Write every line of the material out exactly as shown.
Segment Start: Information
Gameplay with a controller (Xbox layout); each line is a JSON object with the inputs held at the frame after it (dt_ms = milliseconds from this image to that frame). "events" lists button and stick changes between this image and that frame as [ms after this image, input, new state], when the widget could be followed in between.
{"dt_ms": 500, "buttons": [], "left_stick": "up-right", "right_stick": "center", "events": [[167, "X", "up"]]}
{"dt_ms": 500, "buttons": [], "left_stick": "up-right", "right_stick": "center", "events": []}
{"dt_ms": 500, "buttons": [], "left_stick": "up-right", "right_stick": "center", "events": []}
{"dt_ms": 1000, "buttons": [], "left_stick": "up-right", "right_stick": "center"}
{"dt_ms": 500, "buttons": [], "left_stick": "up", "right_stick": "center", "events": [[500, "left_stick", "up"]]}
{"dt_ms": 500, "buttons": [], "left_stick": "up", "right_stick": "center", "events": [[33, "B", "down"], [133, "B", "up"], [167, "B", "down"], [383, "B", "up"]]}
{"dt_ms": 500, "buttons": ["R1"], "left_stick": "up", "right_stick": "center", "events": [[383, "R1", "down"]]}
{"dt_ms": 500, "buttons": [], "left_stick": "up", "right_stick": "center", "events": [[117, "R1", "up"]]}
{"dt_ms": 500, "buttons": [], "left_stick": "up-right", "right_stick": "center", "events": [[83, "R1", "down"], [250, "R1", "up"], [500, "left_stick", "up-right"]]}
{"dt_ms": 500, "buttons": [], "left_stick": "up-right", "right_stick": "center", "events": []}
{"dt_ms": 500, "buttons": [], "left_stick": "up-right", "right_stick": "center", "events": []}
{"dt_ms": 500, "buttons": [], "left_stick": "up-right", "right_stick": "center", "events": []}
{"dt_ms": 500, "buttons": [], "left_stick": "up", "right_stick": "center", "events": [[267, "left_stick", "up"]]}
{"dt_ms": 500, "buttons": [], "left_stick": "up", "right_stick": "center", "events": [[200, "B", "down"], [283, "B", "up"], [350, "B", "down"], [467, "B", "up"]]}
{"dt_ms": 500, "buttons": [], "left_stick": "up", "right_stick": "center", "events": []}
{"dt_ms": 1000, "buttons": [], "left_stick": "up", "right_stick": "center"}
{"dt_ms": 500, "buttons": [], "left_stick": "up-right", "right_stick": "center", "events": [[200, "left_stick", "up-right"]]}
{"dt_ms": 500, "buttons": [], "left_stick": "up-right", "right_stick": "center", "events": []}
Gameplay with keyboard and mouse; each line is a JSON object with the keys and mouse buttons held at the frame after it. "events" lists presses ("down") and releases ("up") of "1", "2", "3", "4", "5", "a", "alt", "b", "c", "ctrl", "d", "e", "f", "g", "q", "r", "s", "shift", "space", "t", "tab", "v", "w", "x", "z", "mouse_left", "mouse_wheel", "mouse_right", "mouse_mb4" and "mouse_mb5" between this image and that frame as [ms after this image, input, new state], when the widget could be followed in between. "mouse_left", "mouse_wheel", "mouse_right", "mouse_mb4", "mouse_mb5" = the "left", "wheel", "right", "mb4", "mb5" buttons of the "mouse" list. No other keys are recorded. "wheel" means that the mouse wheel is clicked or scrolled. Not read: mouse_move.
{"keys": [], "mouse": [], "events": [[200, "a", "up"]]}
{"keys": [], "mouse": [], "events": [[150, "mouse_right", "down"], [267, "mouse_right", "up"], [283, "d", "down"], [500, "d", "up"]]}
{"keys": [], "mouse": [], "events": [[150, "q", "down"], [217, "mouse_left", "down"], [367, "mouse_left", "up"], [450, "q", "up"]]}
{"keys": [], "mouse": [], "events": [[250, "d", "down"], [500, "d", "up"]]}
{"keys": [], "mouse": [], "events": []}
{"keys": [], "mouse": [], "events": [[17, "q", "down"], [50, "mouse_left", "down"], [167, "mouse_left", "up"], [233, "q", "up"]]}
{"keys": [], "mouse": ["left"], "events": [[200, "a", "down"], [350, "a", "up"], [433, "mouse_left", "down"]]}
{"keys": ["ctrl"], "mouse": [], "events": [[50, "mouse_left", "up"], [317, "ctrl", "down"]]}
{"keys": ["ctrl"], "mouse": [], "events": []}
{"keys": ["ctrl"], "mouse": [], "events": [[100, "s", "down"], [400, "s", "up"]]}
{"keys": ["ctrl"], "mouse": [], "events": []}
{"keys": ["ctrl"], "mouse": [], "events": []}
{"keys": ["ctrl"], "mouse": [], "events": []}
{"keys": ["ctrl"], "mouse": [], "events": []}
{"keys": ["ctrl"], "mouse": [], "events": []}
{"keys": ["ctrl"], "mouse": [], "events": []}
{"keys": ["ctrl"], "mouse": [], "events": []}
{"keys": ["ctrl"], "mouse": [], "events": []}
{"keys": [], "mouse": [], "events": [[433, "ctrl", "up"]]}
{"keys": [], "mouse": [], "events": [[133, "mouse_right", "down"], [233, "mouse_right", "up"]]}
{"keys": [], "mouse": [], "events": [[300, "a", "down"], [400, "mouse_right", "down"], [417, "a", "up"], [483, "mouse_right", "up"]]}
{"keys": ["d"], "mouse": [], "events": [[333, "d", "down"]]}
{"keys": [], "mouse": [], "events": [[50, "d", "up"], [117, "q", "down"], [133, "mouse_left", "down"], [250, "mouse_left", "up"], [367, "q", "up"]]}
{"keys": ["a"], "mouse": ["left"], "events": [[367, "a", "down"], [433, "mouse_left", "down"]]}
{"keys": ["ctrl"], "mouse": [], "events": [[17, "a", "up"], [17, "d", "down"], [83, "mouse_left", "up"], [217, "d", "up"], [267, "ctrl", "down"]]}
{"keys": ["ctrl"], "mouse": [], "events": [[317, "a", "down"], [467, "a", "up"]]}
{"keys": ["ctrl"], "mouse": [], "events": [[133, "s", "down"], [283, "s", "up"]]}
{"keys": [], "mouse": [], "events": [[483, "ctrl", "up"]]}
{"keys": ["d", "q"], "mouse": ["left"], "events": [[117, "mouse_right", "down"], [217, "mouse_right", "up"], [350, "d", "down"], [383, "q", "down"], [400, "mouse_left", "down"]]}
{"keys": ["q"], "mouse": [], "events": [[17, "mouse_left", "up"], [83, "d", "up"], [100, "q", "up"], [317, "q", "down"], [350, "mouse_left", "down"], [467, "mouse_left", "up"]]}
Segment End: Information
:: Task answer ::
Gameplay with a controller (Xbox layout); each line is a JSON object with the inputs held at the frame after it (dt_ms = milliseconds from this image to that frame). "events" lists button and stick changes between this image and that frame as [ms after this image, input, new state], when the widget could be followed in between.
{"dt_ms": 500, "buttons": [], "left_stick": "up-right", "right_stick": "center", "events": [[167, "X", "up"]]}
{"dt_ms": 500, "buttons": [], "left_stick": "up-right", "right_stick": "center", "events": []}
{"dt_ms": 500, "buttons": [], "left_stick": "up-right", "right_stick": "center", "events": []}
{"dt_ms": 1000, "buttons": [], "left_stick": "up-right", "right_stick": "center"}
{"dt_ms": 500, "buttons": [], "left_stick": "up", "right_stick": "center", "events": [[500, "left_stick", "up"]]}
{"dt_ms": 500, "buttons": [], "left_stick": "up", "right_stick": "center", "events": [[33, "B", "down"], [133, "B", "up"], [167, "B", "down"], [383, "B", "up"]]}
{"dt_ms": 500, "buttons": ["R1"], "left_stick": "up", "right_stick": "center", "events": [[383, "R1", "down"]]}
{"dt_ms": 500, "buttons": [], "left_stick": "up", "right_stick": "center", "events": [[117, "R1", "up"]]}
{"dt_ms": 500, "buttons": [], "left_stick": "up-right", "right_stick": "center", "events": [[83, "R1", "down"], [250, "R1", "up"], [500, "left_stick", "up-right"]]}
{"dt_ms": 500, "buttons": [], "left_stick": "up-right", "right_stick": "center", "events": []}
{"dt_ms": 500, "buttons": [], "left_stick": "up-right", "right_stick": "center", "events": []}
{"dt_ms": 500, "buttons": [], "left_stick": "up-right", "right_stick": "center", "events": []}
{"dt_ms": 500, "buttons": [], "left_stick": "up", "right_stick": "center", "events": [[267, "left_stick", "up"]]}
{"dt_ms": 500, "buttons": [], "left_stick": "up", "right_stick": "center", "events": [[200, "B", "down"], [283, "B", "up"], [350, "B", "down"], [467, "B", "up"]]}
{"dt_ms": 500, "buttons": [], "left_stick": "up", "right_stick": "center", "events": []}
{"dt_ms": 1000, "buttons": [], "left_stick": "up", "right_stick": "center"}
{"dt_ms": 500, "buttons": [], "left_stick": "up-right", "right_stick": "center", "events": [[200, "left_stick", "up-right"]]}
{"dt_ms": 500, "buttons": [], "left_stick": "up-right", "right_stick": "center", "events": []}
Gameplay with keyboard and mouse; each line is a JSON object with the keys and mouse buttons held at the frame after it. "events" lists presses ("down") and releases ("up") of "1", "2", "3", "4", "5", "a", "alt", "b", "c", "ctrl", "d", "e", "f", "g", "q", "r", "s", "shift", "space", "t", "tab", "v", "w", "x", "z", "mouse_left", "mouse_wheel", "mouse_right", "mouse_mb4" and "mouse_mb5" between this image and that frame as [ms after this image, input, new state], when the widget could be followed in between. "mouse_left", "mouse_wheel", "mouse_right", "mouse_mb4", "mouse_mb5" = the "left", "wheel", "right", "mb4", "mb5" buttons of the "mouse" list. No other keys are recorded. "wheel" means that the mouse wheel is clicked or scrolled. Not read: mouse_move.
{"keys": [], "mouse": [], "events": [[200, "a", "up"]]}
{"keys": [], "mouse": [], "events": [[150, "mouse_right", "down"], [267, "mouse_right", "up"], [283, "d", "down"], [500, "d", "up"]]}
{"keys": [], "mouse": [], "events": [[150, "q", "down"], [217, "mouse_left", "down"], [367, "mouse_left", "up"], [450, "q", "up"]]}
{"keys": [], "mouse": [], "events": [[250, "d", "down"], [500, "d", "up"]]}
{"keys": [], "mouse": [], "events": []}
{"keys": [], "mouse": [], "events": [[17, "q", "down"], [50, "mouse_left", "down"], [167, "mouse_left", "up"], [233, "q", "up"]]}
{"keys": [], "mouse": ["left"], "events": [[200, "a", "down"], [350, "a", "up"], [433, "mouse_left", "down"]]}
{"keys": ["ctrl"], "mouse": [], "events": [[50, "mouse_left", "up"], [317, "ctrl", "down"]]}
{"keys": ["ctrl"], "mouse": [], "events": []}
{"keys": ["ctrl"], "mouse": [], "events": [[100, "s", "down"], [400, "s", "up"]]}
{"keys": ["ctrl"], "mouse": [], "events": []}
{"keys": ["ctrl"], "mouse": [], "events": []}
{"keys": ["ctrl"], "mouse": [], "events": []}
{"keys": ["ctrl"], "mouse": [], "events": []}
{"keys": ["ctrl"], "mouse": [], "events": []}
{"keys": ["ctrl"], "mouse": [], "events": []}
{"keys": ["ctrl"], "mouse": [], "events": []}
{"keys": ["ctrl"], "mouse": [], "events": []}
{"keys": [], "mouse": [], "events": [[433, "ctrl", "up"]]}
{"keys": [], "mouse": [], "events": [[133, "mouse_right", "down"], [233, "mouse_right", "up"]]}
{"keys": [], "mouse": [], "events": [[300, "a", "down"], [400, "mouse_right", "down"], [417, "a", "up"], [483, "mouse_right", "up"]]}
{"keys": ["d"], "mouse": [], "events": [[333, "d", "down"]]}
{"keys": [], "mouse": [], "events": [[50, "d", "up"], [117, "q", "down"], [133, "mouse_left", "down"], [250, "mouse_left", "up"], [367, "q", "up"]]}
{"keys": ["a"], "mouse": ["left"], "events": [[367, "a", "down"], [433, "mouse_left", "down"]]}
{"keys": ["ctrl"], "mouse": [], "events": [[17, "a", "up"], [17, "d", "down"], [83, "mouse_left", "up"], [217, "d", "up"], [267, "ctrl", "down"]]}
{"keys": ["ctrl"], "mouse": [], "events": [[317, "a", "down"], [467, "a", "up"]]}
{"keys": ["ctrl"], "mouse": [], "events": [[133, "s", "down"], [283, "s", "up"]]}
{"keys": [], "mouse": [], "events": [[483, "ctrl", "up"]]}
{"keys": ["d", "q"], "mouse": ["left"], "events": [[117, "mouse_right", "down"], [217, "mouse_right", "up"], [350, "d", "down"], [383, "q", "down"], [400, "mouse_left", "down"]]}
{"keys": ["q"], "mouse": [], "events": [[17, "mouse_left", "up"], [83, "d", "up"], [100, "q", "up"], [317, "q", "down"], [350, "mouse_left", "down"], [467, "mouse_left", "up"]]}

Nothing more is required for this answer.